Investors would be wise not to underestimate the value of this type of capital, and what it may suggest about the underlying investor appetite for yield.

Conclusion

For global real estate investors, the past few months have been frustrating as the sector continues to grind sideways while the broader equity market staged its incredible recovery – both in Australia and globally.

However, the relative price performance is at odds with the underlying fundamentals as measured by earnings. Moreover, near-term metrics for real estate (rent collection and credit availability) remain solid. Longer term, the sector can expect to enjoy material tailwinds from lower debt costs, and a reduction in new competitive supply.

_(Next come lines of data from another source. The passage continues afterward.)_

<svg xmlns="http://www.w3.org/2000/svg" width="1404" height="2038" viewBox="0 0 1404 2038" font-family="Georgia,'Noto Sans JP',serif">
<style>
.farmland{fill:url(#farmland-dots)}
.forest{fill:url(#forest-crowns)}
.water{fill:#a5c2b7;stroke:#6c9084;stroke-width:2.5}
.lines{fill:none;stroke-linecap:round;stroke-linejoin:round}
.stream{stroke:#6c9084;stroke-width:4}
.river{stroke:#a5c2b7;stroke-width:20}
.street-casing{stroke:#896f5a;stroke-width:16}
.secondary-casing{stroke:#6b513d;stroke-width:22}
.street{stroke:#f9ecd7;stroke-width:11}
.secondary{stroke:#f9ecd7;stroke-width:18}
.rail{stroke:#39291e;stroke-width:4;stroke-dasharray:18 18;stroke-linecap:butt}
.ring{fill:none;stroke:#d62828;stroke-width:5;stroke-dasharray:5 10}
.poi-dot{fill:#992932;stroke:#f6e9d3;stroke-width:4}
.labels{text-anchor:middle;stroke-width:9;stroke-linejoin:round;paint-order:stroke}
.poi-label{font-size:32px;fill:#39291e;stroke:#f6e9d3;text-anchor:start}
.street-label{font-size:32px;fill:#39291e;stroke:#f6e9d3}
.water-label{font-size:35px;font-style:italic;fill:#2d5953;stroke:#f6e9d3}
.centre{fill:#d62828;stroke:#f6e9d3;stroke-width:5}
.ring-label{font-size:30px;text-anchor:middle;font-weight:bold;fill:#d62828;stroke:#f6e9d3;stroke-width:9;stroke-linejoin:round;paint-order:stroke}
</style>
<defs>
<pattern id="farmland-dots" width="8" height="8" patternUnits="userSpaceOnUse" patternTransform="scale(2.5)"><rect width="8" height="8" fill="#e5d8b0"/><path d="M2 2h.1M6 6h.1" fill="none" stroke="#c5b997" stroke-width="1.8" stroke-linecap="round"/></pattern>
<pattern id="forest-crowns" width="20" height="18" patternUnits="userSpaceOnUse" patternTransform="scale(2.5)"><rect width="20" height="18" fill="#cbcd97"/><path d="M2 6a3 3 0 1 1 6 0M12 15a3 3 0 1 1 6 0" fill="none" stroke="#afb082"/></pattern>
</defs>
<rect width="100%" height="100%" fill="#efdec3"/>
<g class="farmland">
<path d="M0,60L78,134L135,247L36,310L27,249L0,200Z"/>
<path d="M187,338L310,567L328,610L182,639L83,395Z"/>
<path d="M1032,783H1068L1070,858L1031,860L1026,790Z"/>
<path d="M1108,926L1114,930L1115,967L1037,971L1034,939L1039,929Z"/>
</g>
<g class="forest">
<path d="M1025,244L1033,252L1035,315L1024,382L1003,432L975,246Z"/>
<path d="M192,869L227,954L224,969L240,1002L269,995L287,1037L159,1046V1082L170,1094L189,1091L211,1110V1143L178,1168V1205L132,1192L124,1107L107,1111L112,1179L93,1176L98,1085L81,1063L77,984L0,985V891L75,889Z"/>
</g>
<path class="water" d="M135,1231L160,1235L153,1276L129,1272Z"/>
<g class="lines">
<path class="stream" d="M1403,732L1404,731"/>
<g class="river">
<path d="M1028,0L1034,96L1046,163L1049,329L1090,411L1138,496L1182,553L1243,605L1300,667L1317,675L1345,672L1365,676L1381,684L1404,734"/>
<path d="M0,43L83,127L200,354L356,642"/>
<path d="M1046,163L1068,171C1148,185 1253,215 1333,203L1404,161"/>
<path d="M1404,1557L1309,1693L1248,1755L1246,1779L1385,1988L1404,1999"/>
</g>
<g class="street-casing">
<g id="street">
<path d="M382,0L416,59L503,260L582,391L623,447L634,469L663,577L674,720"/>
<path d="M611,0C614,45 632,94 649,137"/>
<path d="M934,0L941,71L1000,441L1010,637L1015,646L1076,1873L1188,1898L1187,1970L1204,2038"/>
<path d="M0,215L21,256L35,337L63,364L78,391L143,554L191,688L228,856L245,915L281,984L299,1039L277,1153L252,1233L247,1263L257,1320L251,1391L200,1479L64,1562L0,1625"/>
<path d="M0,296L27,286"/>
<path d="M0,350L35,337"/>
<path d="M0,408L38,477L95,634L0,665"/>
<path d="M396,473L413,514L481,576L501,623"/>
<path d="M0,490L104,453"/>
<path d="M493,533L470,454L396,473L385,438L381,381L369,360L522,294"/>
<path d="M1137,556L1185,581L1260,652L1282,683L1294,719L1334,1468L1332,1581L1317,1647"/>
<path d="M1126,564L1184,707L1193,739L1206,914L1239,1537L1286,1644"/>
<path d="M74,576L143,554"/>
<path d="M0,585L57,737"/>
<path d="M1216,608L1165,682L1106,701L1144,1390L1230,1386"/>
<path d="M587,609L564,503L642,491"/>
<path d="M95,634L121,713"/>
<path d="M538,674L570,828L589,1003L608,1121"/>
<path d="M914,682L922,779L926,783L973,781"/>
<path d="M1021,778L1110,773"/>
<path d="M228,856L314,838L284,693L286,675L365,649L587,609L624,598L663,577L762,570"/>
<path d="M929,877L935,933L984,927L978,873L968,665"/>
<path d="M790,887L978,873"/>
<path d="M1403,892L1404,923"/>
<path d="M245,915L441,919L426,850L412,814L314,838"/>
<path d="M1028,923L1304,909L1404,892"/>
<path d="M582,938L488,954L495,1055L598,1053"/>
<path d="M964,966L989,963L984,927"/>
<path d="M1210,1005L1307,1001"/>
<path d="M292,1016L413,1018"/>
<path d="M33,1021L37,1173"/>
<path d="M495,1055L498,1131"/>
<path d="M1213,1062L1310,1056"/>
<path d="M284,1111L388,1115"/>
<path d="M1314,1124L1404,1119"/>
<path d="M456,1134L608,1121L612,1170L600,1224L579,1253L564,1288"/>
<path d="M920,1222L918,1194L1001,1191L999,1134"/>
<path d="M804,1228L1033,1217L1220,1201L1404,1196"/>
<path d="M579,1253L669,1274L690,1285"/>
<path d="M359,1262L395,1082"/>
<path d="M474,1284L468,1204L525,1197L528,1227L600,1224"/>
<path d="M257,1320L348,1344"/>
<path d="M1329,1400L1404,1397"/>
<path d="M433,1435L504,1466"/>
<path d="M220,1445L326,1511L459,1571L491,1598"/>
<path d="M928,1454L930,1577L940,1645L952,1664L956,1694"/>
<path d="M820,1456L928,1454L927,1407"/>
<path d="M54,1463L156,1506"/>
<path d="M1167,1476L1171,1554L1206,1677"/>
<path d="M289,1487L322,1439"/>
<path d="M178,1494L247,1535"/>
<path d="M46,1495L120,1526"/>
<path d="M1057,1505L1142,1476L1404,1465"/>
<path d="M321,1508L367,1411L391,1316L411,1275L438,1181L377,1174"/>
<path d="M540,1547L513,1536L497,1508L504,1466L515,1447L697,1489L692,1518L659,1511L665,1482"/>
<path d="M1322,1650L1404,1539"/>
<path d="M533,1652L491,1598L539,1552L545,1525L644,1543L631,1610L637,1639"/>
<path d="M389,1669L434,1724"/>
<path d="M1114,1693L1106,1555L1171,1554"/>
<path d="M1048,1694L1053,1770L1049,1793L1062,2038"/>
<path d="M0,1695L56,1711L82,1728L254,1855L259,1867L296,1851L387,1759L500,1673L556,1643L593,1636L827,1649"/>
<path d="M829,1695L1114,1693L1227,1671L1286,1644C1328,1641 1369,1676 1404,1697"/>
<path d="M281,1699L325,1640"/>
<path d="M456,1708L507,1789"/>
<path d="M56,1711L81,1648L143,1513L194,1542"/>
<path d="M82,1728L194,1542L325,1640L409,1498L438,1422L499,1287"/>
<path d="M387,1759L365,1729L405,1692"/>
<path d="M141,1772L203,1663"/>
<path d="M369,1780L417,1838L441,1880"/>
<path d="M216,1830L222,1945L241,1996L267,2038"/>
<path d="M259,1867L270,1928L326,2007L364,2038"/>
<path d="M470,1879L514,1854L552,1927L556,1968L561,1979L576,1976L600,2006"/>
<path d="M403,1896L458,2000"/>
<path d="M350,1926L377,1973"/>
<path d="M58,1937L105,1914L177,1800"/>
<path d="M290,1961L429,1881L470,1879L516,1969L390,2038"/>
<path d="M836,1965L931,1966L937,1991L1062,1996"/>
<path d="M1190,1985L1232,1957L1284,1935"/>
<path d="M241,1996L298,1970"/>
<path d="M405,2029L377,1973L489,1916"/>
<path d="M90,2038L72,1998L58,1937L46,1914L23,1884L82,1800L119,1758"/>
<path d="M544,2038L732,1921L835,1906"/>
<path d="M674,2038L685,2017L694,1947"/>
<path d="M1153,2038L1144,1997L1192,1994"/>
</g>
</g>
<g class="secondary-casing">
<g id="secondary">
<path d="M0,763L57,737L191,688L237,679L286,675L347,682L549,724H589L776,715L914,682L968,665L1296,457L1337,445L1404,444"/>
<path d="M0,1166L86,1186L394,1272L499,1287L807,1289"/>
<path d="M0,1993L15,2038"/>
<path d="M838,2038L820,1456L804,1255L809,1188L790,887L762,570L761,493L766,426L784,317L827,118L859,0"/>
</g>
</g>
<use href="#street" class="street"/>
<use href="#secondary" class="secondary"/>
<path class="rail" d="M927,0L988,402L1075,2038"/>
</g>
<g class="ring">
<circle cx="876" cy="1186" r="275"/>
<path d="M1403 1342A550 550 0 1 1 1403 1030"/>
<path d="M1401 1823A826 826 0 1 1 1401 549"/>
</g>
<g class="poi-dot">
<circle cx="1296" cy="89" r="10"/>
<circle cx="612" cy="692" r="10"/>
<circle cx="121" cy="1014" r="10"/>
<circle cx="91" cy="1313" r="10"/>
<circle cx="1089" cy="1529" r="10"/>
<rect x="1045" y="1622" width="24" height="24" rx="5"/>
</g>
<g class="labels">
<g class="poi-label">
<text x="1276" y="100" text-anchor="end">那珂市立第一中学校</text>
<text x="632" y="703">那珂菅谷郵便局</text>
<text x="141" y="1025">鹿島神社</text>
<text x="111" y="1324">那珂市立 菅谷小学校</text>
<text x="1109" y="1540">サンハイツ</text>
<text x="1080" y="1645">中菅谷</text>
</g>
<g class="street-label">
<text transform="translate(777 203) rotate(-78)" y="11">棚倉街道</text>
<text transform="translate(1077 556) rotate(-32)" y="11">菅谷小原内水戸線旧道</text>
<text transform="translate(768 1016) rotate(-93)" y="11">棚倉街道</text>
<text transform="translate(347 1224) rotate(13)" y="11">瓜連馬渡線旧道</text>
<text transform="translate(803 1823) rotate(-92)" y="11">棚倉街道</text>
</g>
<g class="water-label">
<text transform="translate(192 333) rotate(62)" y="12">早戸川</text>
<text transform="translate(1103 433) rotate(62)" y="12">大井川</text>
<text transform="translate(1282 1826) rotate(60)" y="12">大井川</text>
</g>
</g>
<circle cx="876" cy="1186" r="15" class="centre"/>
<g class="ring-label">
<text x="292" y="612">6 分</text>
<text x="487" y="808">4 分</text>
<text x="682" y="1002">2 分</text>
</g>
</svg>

The Quay Global Real Estate Fund remains fully invested.



Aditya Asawa

It would be great to see how much of the underperformance stems from retail assets and if (after stripping those out) the remainder of the sector still shows significant underperformance. I think there is a relevant argument that physical retail in some formats will be structurally weaker for some time and ought to underperform.

Robert Wilson

It would have been nice if Chris had thrown the names of a couple of US Reits which he found attractive.

Graeme Holbeach

Numerous vehicles delivering goods into the short cul-de-sac I live in shows that retailers, especially those listed on the ASX, are still selling stuff, somebody somewhere is making it, others are doing well transporting it and there isn't a great need for retail space. Moving to office workers, one of our household who was in the city five days a week is still working the same hours at home and only needs to visit the workplace about one day a month. Seems entirely logical that certain sectors have been heavily downgraded. Maybe even more to come if enough managers figure out that the COVID induced changes may actually cut costs.